WORK INSTRUCTION:
Tally the lines below that hold the string "providers", and report the tally by itself.

RECORDS FOR THIS TASK:
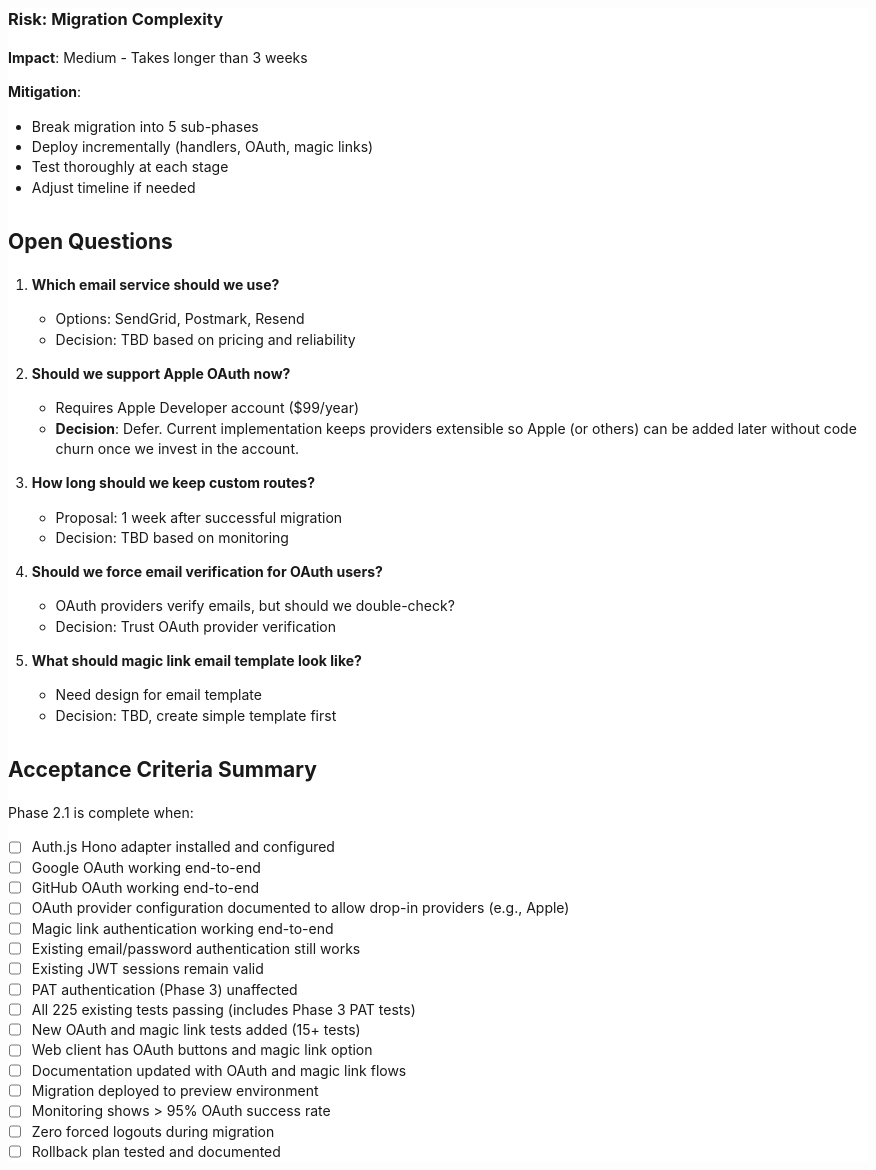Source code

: ### Risk: Migration Complexity

**Impact**: Medium - Takes longer than 3 weeks

**Mitigation**:
- Break migration into 5 sub-phases
- Deploy incrementally (handlers, OAuth, magic links)
- Test thoroughly at each stage
- Adjust timeline if needed

## Open Questions

1. **Which email service should we use?**
   - Options: SendGrid, Postmark, Resend
   - Decision: TBD based on pricing and reliability

2. **Should we support Apple OAuth now?**
   - Requires Apple Developer account ($99/year)
   - **Decision**: Defer. Current implementation keeps providers extensible so Apple (or others) can be added later without code churn once we invest in the account.

3. **How long should we keep custom routes?**
   - Proposal: 1 week after successful migration
   - Decision: TBD based on monitoring

4. **Should we force email verification for OAuth users?**
   - OAuth providers verify emails, but should we double-check?
   - Decision: Trust OAuth provider verification

5. **What should magic link email template look like?**
   - Need design for email template
   - Decision: TBD, create simple template first

## Acceptance Criteria Summary

Phase 2.1 is complete when:

- [ ] Auth.js Hono adapter installed and configured
- [ ] Google OAuth working end-to-end
- [ ] GitHub OAuth working end-to-end
- [ ] OAuth provider configuration documented to allow drop-in providers (e.g., Apple)
- [ ] Magic link authentication working end-to-end
- [ ] Existing email/password authentication still works
- [ ] Existing JWT sessions remain valid
- [ ] PAT authentication (Phase 3) unaffected
- [ ] All 225 existing tests passing (includes Phase 3 PAT tests)
- [ ] New OAuth and magic link tests added (15+ tests)
- [ ] Web client has OAuth buttons and magic link option
- [ ] Documentation updated with OAuth and magic link flows
- [ ] Migration deployed to preview environment
- [ ] Monitoring shows > 95% OAuth success rate
- [ ] Zero forced logouts during migration
- [ ] Rollback plan tested and documented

ANSWER SECTION:
3